The fact that things are going to be different today, namely boring, is already apparent from the first bet. It’s the bagger bet. The bagger bet – as the first bet. Whoever thought, ‘That’s the best idea! We bridle the horse from behind, don’t bring the bagger bet to the end, but right at the beginning!’ didn’t have a good day. Of course, the digger bet remains great because: It’s the digger bet. This time, tiny holes are poked into eggs with the help of a monstrous excavator shovel.

For the first time in the long history of Baggerwetten, the excavator will be driven by a woman, Sandra Hasenauer from Austria. But 18 seasons of “Bauer sucht Frau” have brought nothing: the fact that women are also able to steer an excavator makes Michelle Hunziker gasp. That’s not all: “It’s really great that you see a woman with heels driving an excavator!” Says the 45-year-old. The two soccer players Alexandra Pop and Giulia Gwinn (whom Gottschalk calls Giuliana several times) are of course introduced by her as “power women”. Otherwise, everything else in Michelle’s moderation world is exactly as pink-colored as her dress: gorgeous, unbelievable and otherworldly!

The problem: “Everything is so great here, isn’t it?” Hunziker now moderates more than Gottschalk himself. She announces the bets and betting sponsors, interviews the guests on the couch and – that seems to be her most important task – fits Make sure Gottschalk doesn’t get too out of hand. It has something of supervised moderation. “Thomas, watch out – your pants!” Hunziker admonishes Gottschalk during a bet, as if she were his mother. You’re torn between worry and annoyance. Gottschalk mutates into a sidekick in his own show.

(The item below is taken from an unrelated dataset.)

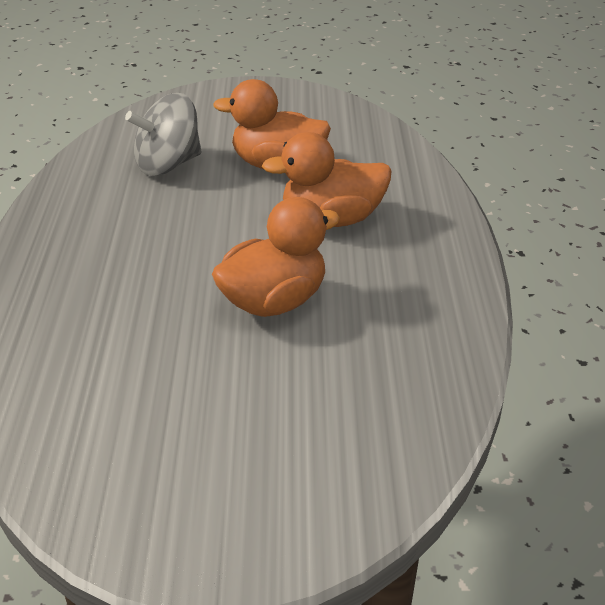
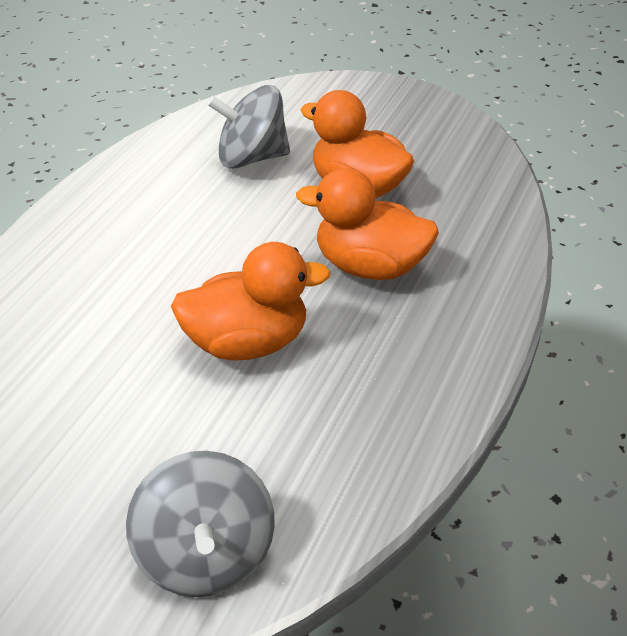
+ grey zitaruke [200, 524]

Stromberg teases Robbie Williams

He no longer brings the most quick-witted sayings, but actor Christoph Maria Herbst (“Stromberg”). When singer Robbie Williams jokes about his thinning hair and enthusiastically recommends hair powder, the bald-headed Herbst replies dryly: “Better the powder on your head than in your nose,” a thoroughly crude joke at the expense of former cocaine user Robbie Williams.

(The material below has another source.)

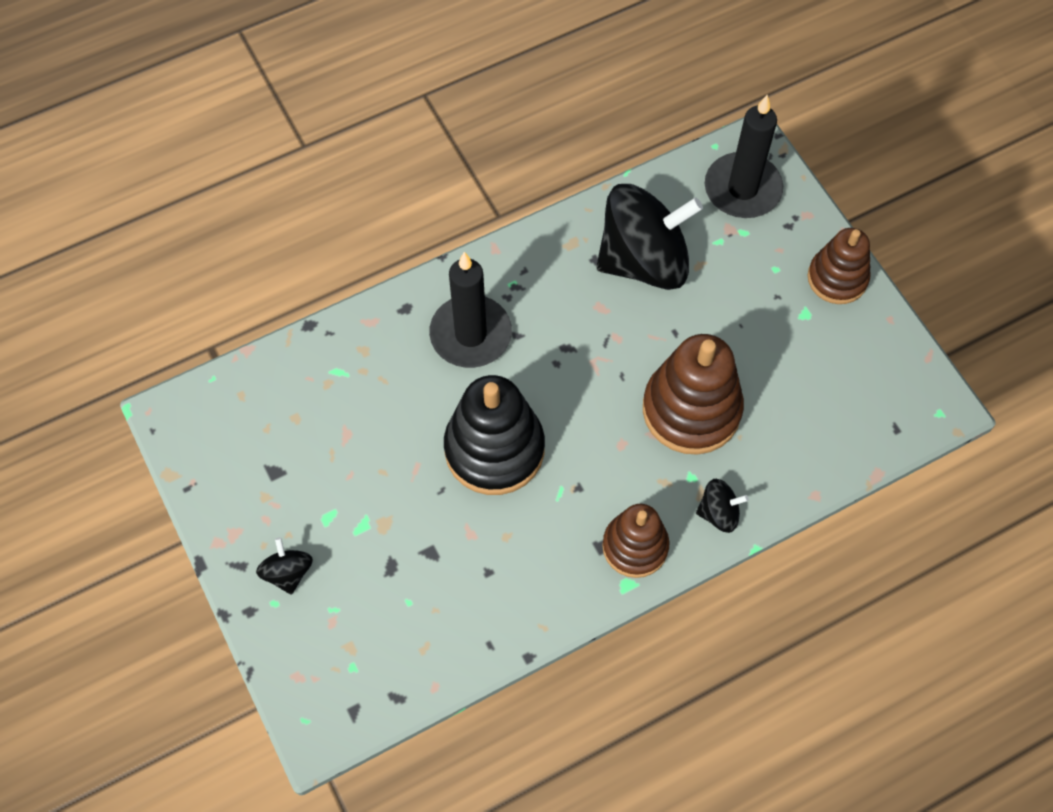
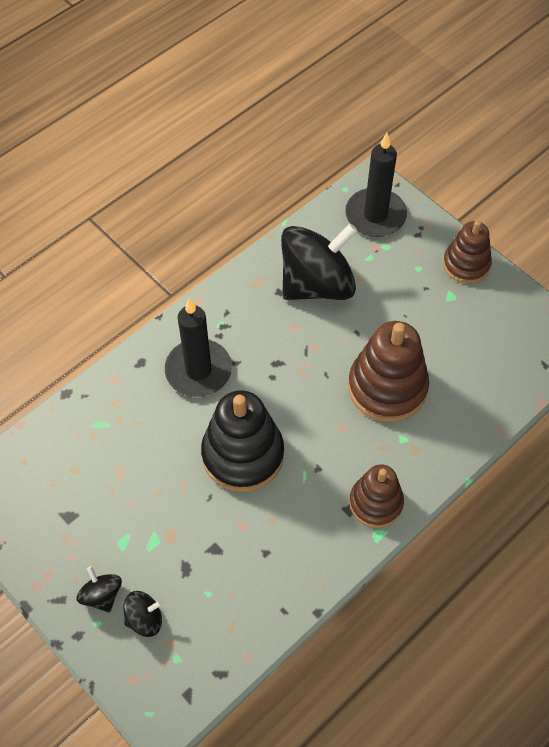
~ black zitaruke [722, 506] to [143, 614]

US actor John Malkovich, on the other hand, has to be asked by Gottschalk whether it is true that he once went on a jello diet? Malkovich affirmed. Gottschalk: “Yes, and what did it bring? The hair didn’t grow from it anyway.” As the show progresses, Malkovich is seen sinking further and further into the couch. Apparently he doesn’t have Tom Hanks’ cell phone number, who could have warned him.

Samuel Koch in the pool

Squinting to win the competition

In addition, the bets have sometimes been more spectacular. A man hops up a tower of beer crates on a bicycle. Another recognizes board games by the sound they make when poured onto a table. Twins can tell 200 identical teddy bears apart by details like their nose folds. Two maxes (thrower and catcher both have the same name) try to throw mobile phones at 127 km/h on a roller coaster, but fail with a crash.

Eventually, the betting king becomes a man who squints so hard (“It’s called cross eye”) that he can recognize one fingerprint among thousands of other fingerprints that can be seen on two large screens. He wants to donate his winnings of 50,000 euros to the fight for his home town of Lützerath. The village in North Rhine-Westphalia is to be razed to the ground because the energy supplier RWE wants to mine lignite there. In the audience, “Lützi stays” is heard briefly during his performance. Gottschalk says: “You have your fans here.” When it is clear that 52 percent of the viewers have called for Marten Reiß, Gottschalk says: “Lützerath is saved.”

Herbert Grönemeyer provided the second political moment. The singer’s bet (“I dance very gracefully!”): He wants to pay the financially troubled Berliner Tafel for one month’s operating and maintenance costs. Although he wins his bet, he keeps his promise. After all, you can still rely on one.